Nerden bilebilirdi ki bir soyadın bu kadar ağır olabileceğini.. Tüm hayatını elinden alabileceğini.. Helvacızadelerin biricik kızını sevmekti belki de onu böylesine yakan.. Düşünceler bir bir doluyordu aklına, anılar üşüşüyordu. Başı çatlarcasına ağrırken anıları yakalama telaşesine düşmüştü. Hayatının en güzel 2 yılını yaşatanda, en kötü 8 yılını yaşatanda, en güzel mucizesini; oğlu Aslan'ını verende aynı kadın..
- Anlat bakalım evlat?
Adam duyduğu sesle nerde olduğunu hatırlayarak karşısına oturmuş olan Avni Baba'yı gördü.- Ne dedin Avni Baba?
- Anlat dedim evlat, anlat hadi.
- Ne anlatayım be baba?
- Sevdanı anlat. İçini böylesine yakan, seni buralara tek başına getiren , gözünü kör eden sevdanı anlat. O hiç adını bile anmadığın sevdanı anlat.
- O da nerden çıktı baba? Benim işim erken bitti o yüzden tek başıma geldim. Turgut; Umay'ımız olduğundan beri eve gitmeye can atıyor. O yüzden ona hiç dokunmadım. Yalnız geldim.
Avni Baba hiç bir şey demeden bakmaya devam edince derin bir of çekip omuzlarını iyice düşürdü adam.- Hiç mi inanmadın?
- Hiç. Bana boşuna mı Avni Baba diyorlar? Evlatlarının gözünden dertlerini göremeyen adama babamı derler? Anlat hadi içini böylesi yakanı.
- Jale.
- Aslan'ımın annesi mi?
Adam kabullenerek sessizce başını salladı ve tekrar konuşmaya başladı.

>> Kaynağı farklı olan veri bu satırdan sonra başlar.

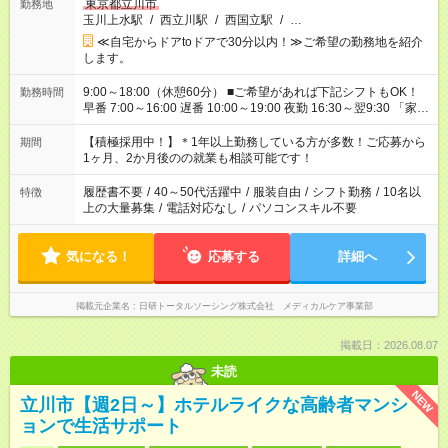
東京都立川市
勤務地
玉川上水駅
/
西立川駅
/
西国立駅
/
…
≪自宅からドアtoドアで30分以内！≫ご希望の勤務地を紹介
します。
9:00～18:00（休憩60分） ■ご希望があれば下記シフトもOK！
勤務時間
早番 7:00～16:00 遅番 10:00～19:00 夜勤 16:30～翌9:30 「家族
と休みを合わせたい」 「余裕を持って夕飯の準備がしたい」
「できれば残業はしたくない」 など、ご希望を教えてください
【積極採用中！】＊1年以上勤務している方が多数！ご応募から
期間
ね。 ※Wワーク希望の方へ 今ご覧のお仕事で希望する勤務時間
1ヶ月、2か月後のの就業も相談可能です！
と、もう1つのお仕事の勤務時間が 合計で週40時間を超える場
合は応募できません。
履歴書不要
/
40～50代活躍中
/
服装自由
/
シフト勤務
/
10名以
特徴
上の大量募集
/
電話対応なし
/
パソコンスキル不要
気になる！
応募する
詳細へ
掲載元企業名
日研トータルソーシング株式会社 メディカルケア事業部
掲載日：2026.08.07
未読
NEW
立川市【週2日～】ホテルライクな高齢者マンシ
ョンで生活サポート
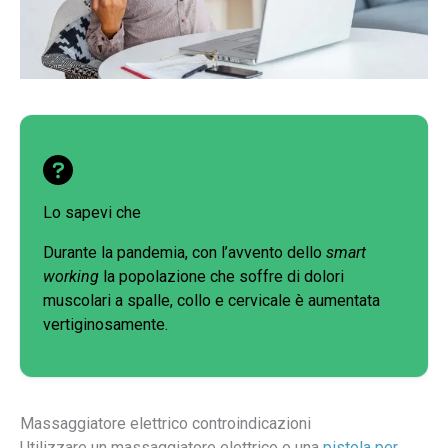
Lo sapevi che
Durante la pandemia, con l’avvento dello
smart
working
la popolazione che soffre di dolori
muscolari a spalle, collo e cervicale è aumentata
vertiginosamente.
Massaggiatore elettrico controindicazioni
Utilizzare un massaggiatore elettrico o una
pistola per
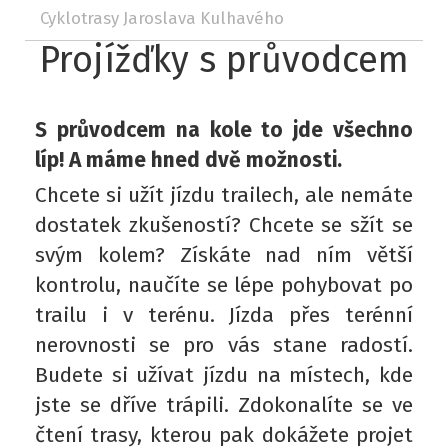
Cyklotrasy Jaroslava Kulhavého
Projížďky s průvodcem
S průvodcem na kole to jde všechno
líp! A máme hned dvě možnosti.
Chcete si užít jízdu trailech, ale nemáte
dostatek zkušeností? Chcete se sžít se
svým kolem? Získáte nad ním větší
kontrolu, naučíte se lépe pohybovat po
trailu i v terénu. Jízda přes terénní
nerovnosti se pro vás stane radostí.
Budete si užívat jízdu na místech, kde
jste se dříve trápili. Zdokonalíte se ve
čtení trasy, kterou pak dokážete projet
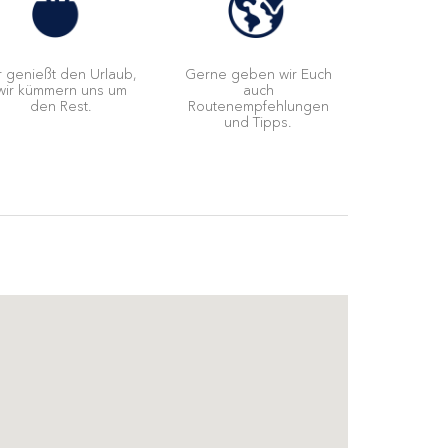
r genießt den Urlaub,
Gerne geben wir Euch
wir kümmern uns um
auch
den Rest.
Routenempfehlungen
und Tipps.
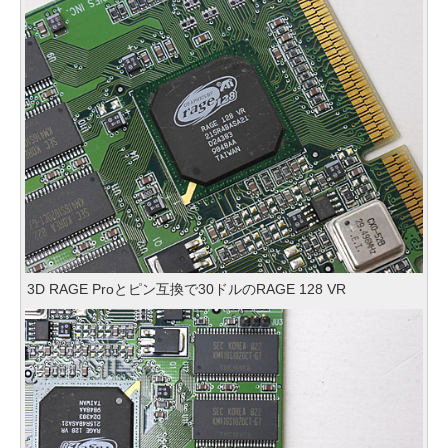
3D RAGE Proとピン互換で30ドルのRAGE 128 VR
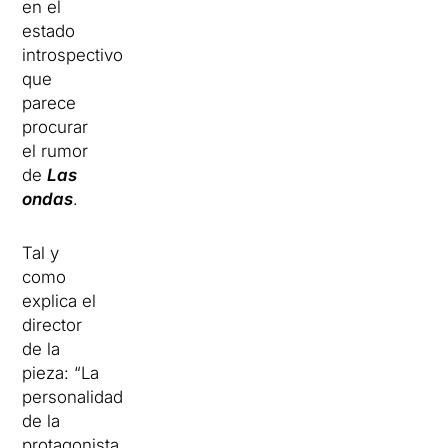
en el
estado
introspectivo
que
parece
procurar
el rumor
de
Las
ondas
.
Tal y
como
explica el
director
de la
pieza: “La
personalidad
de la
protagonista,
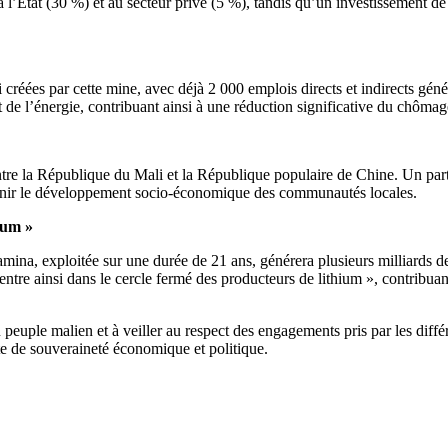
à l’État (30 %) et au secteur privé (5 %), tandis qu’un investissement 
éées par cette mine, avec déjà 2 000 emplois directs et indirects générés
t de l’énergie, contribuant ainsi à une réduction significative du chômag
ntre la République du Mali et la République populaire de Chine. Un parten
tenir le développement socio-économique des communautés locales.
ium »
a, exploitée sur une durée de 21 ans, générera plusieurs milliards de FC
ntre ainsi dans le cercle fermé des producteurs de lithium », contribuant 
 peuple malien et à veiller au respect des engagements pris par les diff
ête de souveraineté économique et politique.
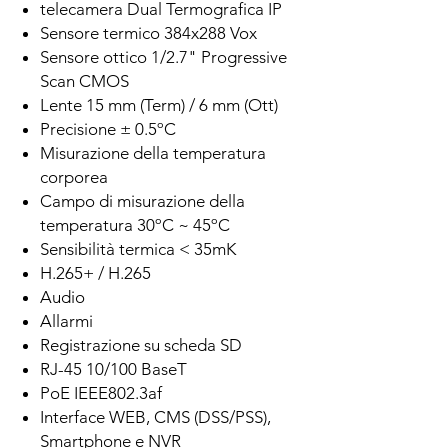
telecamera Dual Termografica IP
Sensore termico 384x288 Vox
Sensore ottico 1/2.7" Progressive
Scan CMOS
Lente 15 mm (Term) / 6 mm (Ott)
Precisione ± 0.5ºC
Misurazione della temperatura
corporea
Campo di misurazione della
temperatura 30ºC ~ 45ºC
Sensibilità termica < 35mK
H.265+ / H.265
Audio
Allarmi
Registrazione su scheda SD
RJ-45 10/100 BaseT
PoE IEEE802.3af
Interface WEB, CMS (DSS/PSS),
Smartphone e NVR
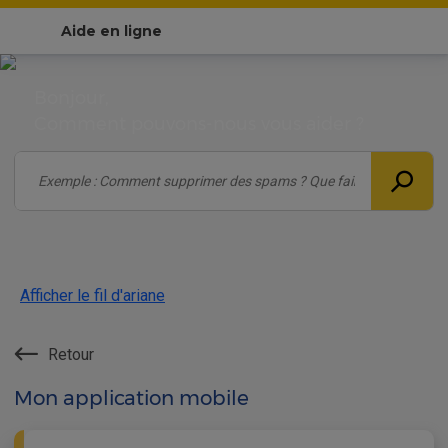
Aide en ligne
Bonjour,
Comment pouvons-nous vous aider ?
Afficher le fil d'ariane
Retour
Mon application mobile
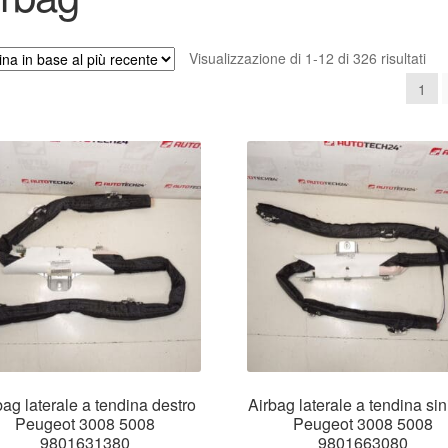
Ord
Visualizzazione di 1-12 di 326 risultati
in
1
bas
al
più
rec
bag laterale a tendina destro
Airbag laterale a tendina sin
Peugeot 3008 5008
Peugeot 3008 5008
9801631380
9801663080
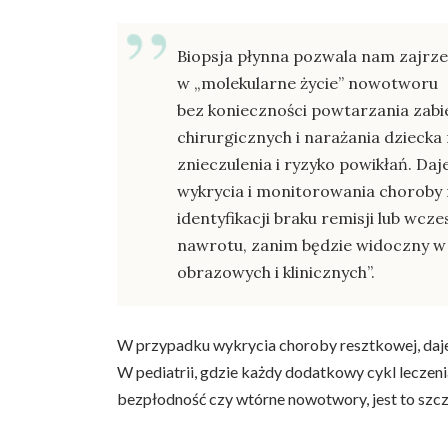
Biopsja płynna pozwala nam zajrz
w „molekularne życie” nowotworu
bez konieczności powtarzania zab
chirurgicznych i narażania dzieck
znieczulenia i ryzyko powikłań. Da
wykrycia i monitorowania choroby 
identyfikacji braku remisji lub wcz
nawrotu, zanim będzie widoczny w
obrazowych i klinicznych”.
W przypadku wykrycia choroby resztkowej, daje t
W pediatrii, gdzie każdy dodatkowy cykl leczeni
bezpłodność czy wtórne nowotwory, jest to szcze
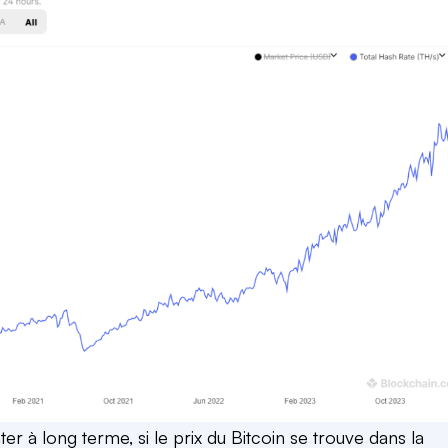
r à long terme, si le prix du Bitcoin se trouve dans la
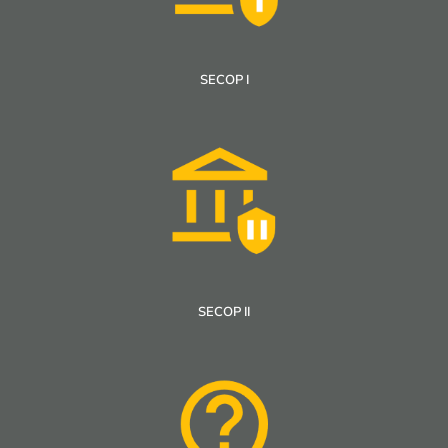
SECOP I
SECOP II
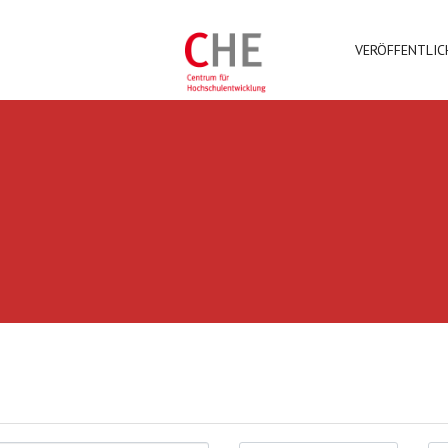
VERÖFFENTLI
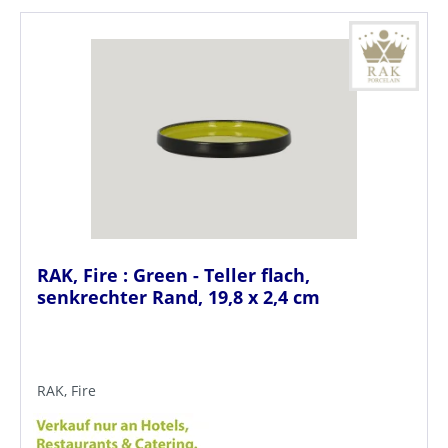
RAK, Fire : Green - Teller flach,
senkrechter Rand, 19,8 x 2,4 cm
RAK, Fire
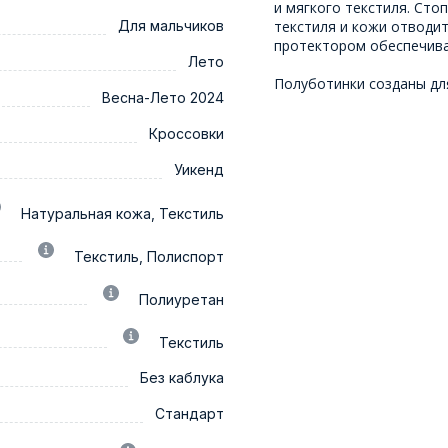
и мягкого текстиля. Сто
Для мальчиков
текстиля и кожи отводи
протектором обеспечива
Лето
Полуботинки созданы дл
Весна-Лето 2024
Кроссовки
Уикенд
Натуральная кожа, Текстиль
Текстиль, Полиспорт
Полиуретан
Текстиль
Без каблука
Стандарт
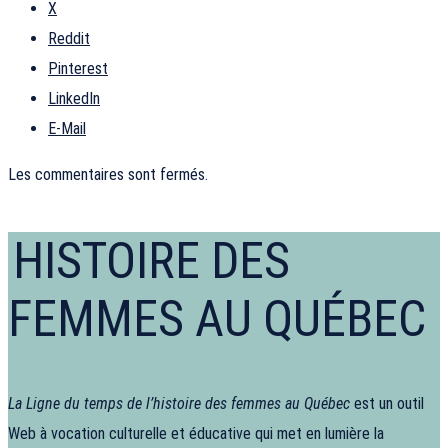
X
Reddit
Pinterest
LinkedIn
E-Mail
Les commentaires sont fermés.
HISTOIRE DES
FEMMES AU QUÉBEC
La Ligne du temps de l’histoire des femmes au Québec
est un outil
Web à vocation culturelle et éducative qui met en lumière la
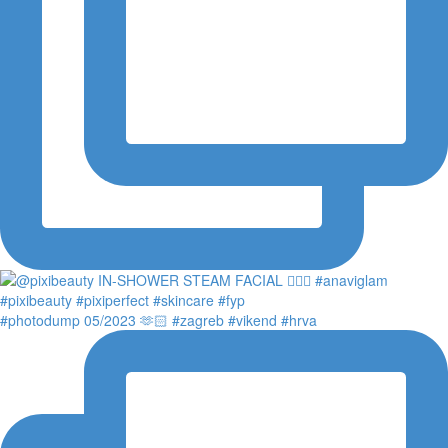
#photodump 05/2023 🫶🏻 #zagreb #vikend #hrva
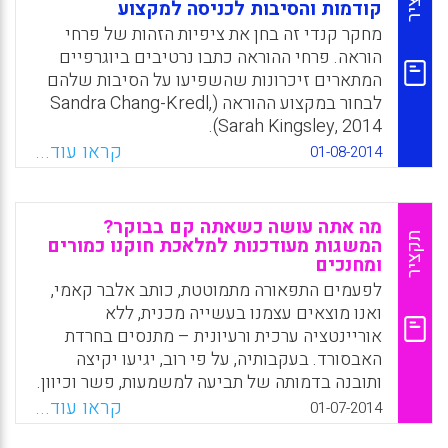
קודמות והסיבות לכניסה למקצוע
סם החיים. האם אפשר להדליק להט כזה בעיניים
של ילדים בבית הספר? התנסות בהנעת תלמידים
מחקר קנדי זה בחן את ציפיות הזהות של פרחי
בלמידה מבוססת פרויקטים בעשרות השנים
הוראה. פרחי ההוראה כתבו נרטיבים ביוגרפיים
האחרונות מלמדת אותי שאפשר גם אפשר. החוויה
המתארים זיכרונות שהשפיעו על הסיבות שלהם
של לראות ילדים מבלים בצוותים לקראת סיום
לבחור במקצוע ההוראה (Sandra Chang-Kredl,
פרויקט עד 3 לפנות בוקר היא חוויה שאין שניה
Sarah Kingsley, 2014).
לה" (חנן יניב).
קראו עוד...
01-08-2014
Facebook
Email
WhatsApp
X
Facebook
Email
WhatsApp
X
מה אתה עושה כשאתה קם בבוקר?
תקציר
המשגות מעודכנות למלאכת חוקנו כמורים
ומחנכים
לפעמים התפאורה מתמוטטת, כותב אלבר קאמי,
ואנו מוצאים עצמנו בעשייה מכנית, ללא
אוריינטציה ערכית ורעיונית – מתנסים בחרדת
האבסורד. בעקבותיה, על פי רוב, יגיעו יקיצה
ותובנה בדמותה של תביעה למשמעות, פשר וכיוון.
מאמר זה מבקש להתמודד עם חרדת האבסורד
קראו עוד...
01-07-2014
כפי שמתנסים בה מורים ומחנכים אידאליסטים,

- Ben Jale'nin babasının şirketinde çalışırken tanıştık biz. Koskoca Helvacızade'lerin tek kızı; veliahtı. Görür görmez içim yandı ya, yine de olmaz dedim. Koskoca Jale Hanım kim, sen kim? Ahmet çevir kafanı dedim. Baktım işime. O zamanlar bir göz odada yaşayan sıradan bir çalışandım. Ben haddimi bilip kafamı çevirdim. Çevirmesine de Jale inatla çevirdiğim yere gelmeye başladı. En sonunda da dayanamadım kölesi oldum bir çift mavi gözün. Önceleri ilişkimizi herkesten gizledik. Özellikle de babasından. Memduh Bey hayatı, ilişkileri, insanları sadece para olarak gören bir adam. Ona göre kendi öz kızı, tek kızı bile para için vardı. Zengin bir damadı olmalı ve erkek torun verip tüm mal varlığını ona bırakmaktı.
- E nasıl olduda Aslan'ımı sana bıraktılar o zaman?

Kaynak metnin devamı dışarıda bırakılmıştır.